What jars us awake in the middle of the night? It’s 4:40 something a.m. Now I feel worried, perplexed, afraid. Since I’ve been tossing and turning in the dark I have been worried about Mike. This whole situation is just eating me up from the inside out. Why did he need to sleep so bad that he’d go to those lengths? There is such a risk in that. What went wrong? I don’t think I understand yet. I’m tired of hearing things about “supposed” his personal life and his medical issues. I just don’t think I want to know all of that. I’m scared and sad and confused and angry. I just keep worrying that he was alone in the end. Gotta be pretty lucky not to go alone. My mom would always say…when I didn’t want to do things alone…”You are born by yourself, you’ll die by yourself.” At least it wasn’t in a hospital. I just want people to stop doing him like this. It’s so unfair. It’s just so wrong and so short sighted.
Is this the beginning of the end? I just really need things to get better because I worry for myself. I know I can’t be the only fan going through this. I face each day with great uncertainty. I don’t know if I was dreaming about him when I woke up, but he sure as hell was on my mind when I awoke. I feel that Diana Ross was on my mind/in my dream, but that could just be synapse residue from watching and enjoying her in Mahogany the other day. I do remember reflecting on that time she was over seas singing with that blonde wig and red pants suit on. She came down and sat on Mike’s lap and sang to him. He looked so bashful and happy. He tends to hide his smile sometimes; like Ceelie.

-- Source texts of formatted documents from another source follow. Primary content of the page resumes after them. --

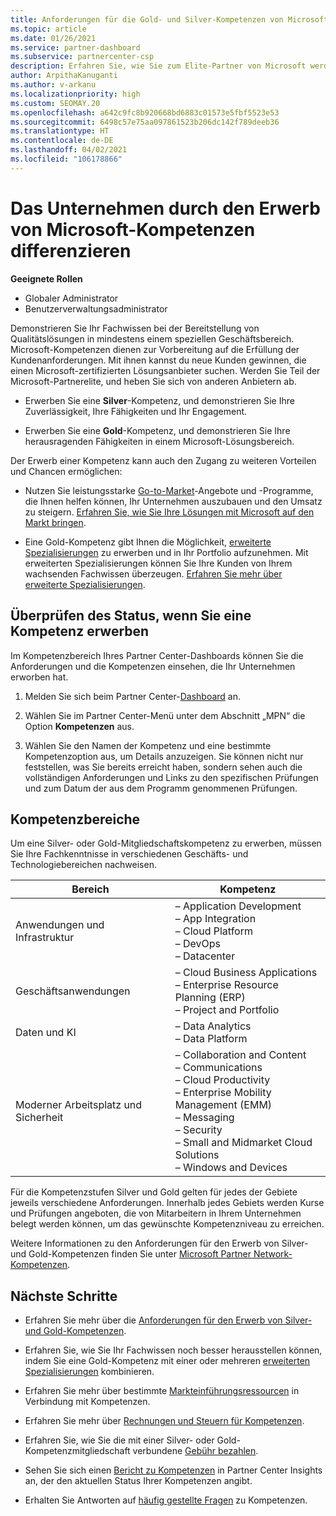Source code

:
 ```yaml
---
title: Anforderungen für die Gold- und Silver-Kompetenzen von Microsoft
ms.topic: article
ms.date: 01/26/2021
ms.service: partner-dashboard
ms.subservice: partnercenter-csp
description: Erfahren Sie, wie Sie zum Elite-Partner von Microsoft werden und neue Kunden gewinnen können, indem Sie die Kompetenzanforderungen für die Gold- und Silver-Mitgliedschaftsstufen erfüllen.
author: ArpithaKanuganti
ms.author: v-arkanu
ms.localizationpriority: high
ms.custom: SEOMAY.20
ms.openlocfilehash: a642c9fc8b920668bd6883c01573e5fbf5523e53
ms.sourcegitcommit: 6498c57e75aa097861523b206dc142f789deeb36
ms.translationtype: HT
ms.contentlocale: de-DE
ms.lasthandoff: 04/02/2021
ms.locfileid: "106178866"
---
```

# <a name="differentiate-your-business-by-attaining-microsoft-competencies"></a>Das Unternehmen durch den Erwerb von Microsoft-Kompetenzen differenzieren

**Geeignete Rollen**

- Globaler Administrator
- Benutzerverwaltungsadministrator

Demonstrieren Sie Ihr Fachwissen bei der Bereitstellung von Qualitätslösungen in mindestens einem speziellen Geschäftsbereich. Microsoft-Kompetenzen dienen zur Vorbereitung auf die Erfüllung der Kundenanforderungen. Mit ihnen kannst du neue Kunden gewinnen, die einen Microsoft-zertifizierten Lösungsanbieter suchen. Werden Sie Teil der Microsoft-Partnerelite, und heben Sie sich von anderen Anbietern ab.

- Erwerben Sie eine **Silver**-Kompetenz, und demonstrieren Sie Ihre Zuverlässigkeit, Ihre Fähigkeiten und Ihr Engagement.

- Erwerben Sie eine **Gold**-Kompetenz, und demonstrieren Sie Ihre herausragenden Fähigkeiten in einem Microsoft-Lösungsbereich.

Der Erwerb einer Kompetenz kann auch den Zugang zu weiteren Vorteilen und Chancen ermöglichen:

- Nutzen Sie leistungsstarke [Go-to-Market](mpn-learn-about-go-to-market-benefits.md)-Angebote und -Programme, die Ihnen helfen können, Ihr Unternehmen auszubauen und den Umsatz zu steigern. [Erfahren Sie, wie Sie Ihre Lösungen mit Microsoft auf den Markt bringen](https://partner.microsoft.com/solutions/go-to-market).

- Eine Gold-Kompetenz gibt Ihnen die Möglichkeit, [erweiterte Spezialisierungen](advanced-specializations.md) zu erwerben und in Ihr Portfolio aufzunehmen. Mit erweiterten Spezialisierungen können Sie Ihre Kunden von Ihrem wachsenden Fachwissen überzeugen. [Erfahren Sie mehr über erweiterte Spezialisierungen](https://partner.microsoft.com/membership/advanced-specialization).

## <a name="check-your-status-as-you-attain-a-competency"></a>Überprüfen des Status, wenn Sie eine Kompetenz erwerben

Im Kompetenzbereich Ihres Partner Center-Dashboards können Sie die Anforderungen und die Kompetenzen einsehen, die Ihr Unternehmen erworben hat.

1. Melden Sie sich beim Partner Center-[Dashboard](https://partner.microsoft.com/dashboard/home) an.

2. Wählen Sie im Partner Center-Menü unter dem Abschnitt „MPN“ die Option **Kompetenzen** aus.

3. Wählen Sie den Namen der Kompetenz und eine bestimmte Kompetenzoption aus, um Details anzuzeigen. Sie können nicht nur feststellen, was Sie bereits erreicht haben, sondern sehen auch die vollständigen Anforderungen und Links zu den spezifischen Prüfungen und zum Datum der aus dem Programm genommenen Prüfungen.

## <a name="competency-areas"></a>Kompetenzbereiche

Um eine Silver- oder Gold-Mitgliedschaftskompetenz zu erwerben, müssen Sie Ihre Fachkenntnisse in verschiedenen Geschäfts- und Technologiebereichen nachweisen.

|**Bereich**            |**Kompetenz**                    |
|--------------------|--------------------------------|
|Anwendungen und Infrastruktur| – Application Development<br/> – App Integration<br/> – Cloud Platform<br/> – DevOps<br/> – Datacenter |
|Geschäftsanwendungen | – Cloud Business Applications</br> – Enterprise Resource Planning (ERP)</br> – Project and Portfolio |
|Daten und KI| – Data Analytics<br/> – Data Platform |
|Moderner Arbeitsplatz und Sicherheit | – Collaboration and Content<br/> – Communications<br/> – Cloud Productivity<br/> – Enterprise Mobility Management (EMM)<br/> – Messaging<br/> – Security<br/> – Small and Midmarket Cloud Solutions<br/> – Windows and Devices |

Für die Kompetenzstufen Silver und Gold gelten für jedes der Gebiete jeweils verschiedene Anforderungen. Innerhalb jedes Gebiets werden Kurse und Prüfungen angeboten, die von Mitarbeitern in Ihrem Unternehmen belegt werden können, um das gewünschte Kompetenzniveau zu erreichen. 

Weitere Informationen zu den Anforderungen für den Erwerb von Silver- und Gold-Kompetenzen finden Sie unter [Microsoft Partner Network-Kompetenzen](https://partner.microsoft.com/membership/competencies).

## <a name="next-steps"></a>Nächste Schritte

- Erfahren Sie mehr über die [Anforderungen für den Erwerb von Silver- und Gold-Kompetenzen](https://partner.microsoft.com/membership/competencies).

- Erfahren Sie, wie Sie Ihr Fachwissen noch besser herausstellen können, indem Sie eine Gold-Kompetenz mit einer oder mehreren [erweiterten Spezialisierungen](advanced-specializations.md) kombinieren.

- Erfahren Sie mehr über bestimmte [Markteinführungsressourcen](mpn-learn-about-go-to-market-benefits.md) in Verbindung mit Kompetenzen.

- Erfahren Sie mehr über [Rechnungen und Steuern für Kompetenzen](mpn-view-print-maps-invoice.md).

- Erfahren Sie, wie Sie die mit einer Silver- oder Gold-Kompetenzmitgliedschaft verbundene [Gebühr bezahlen](mpn-pay-fee-silver-gold-competency.md).

- Sehen Sie sich einen [Bericht zu Kompetenzen](pci-competencies-report.md) in Partner Center Insights an, der den aktuellen Status Ihrer Kompetenzen angibt.

- Erhalten Sie Antworten auf [häufig gestellte Fragen](competencies-faq.md) zu Kompetenzen.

My neck is tight with the stress of a hard life. I hurt on so many levels it’s damn near metaphysical. I don’t want to greet each day with questions. I want to wake up and go to sleep with a game plan…execution in progress. Sleep…how do you do it? I think too much. Bed Time is when I am finally still and everything comes crashing in…my mind just jumps from place to place; leaving no room for slumber without a fight.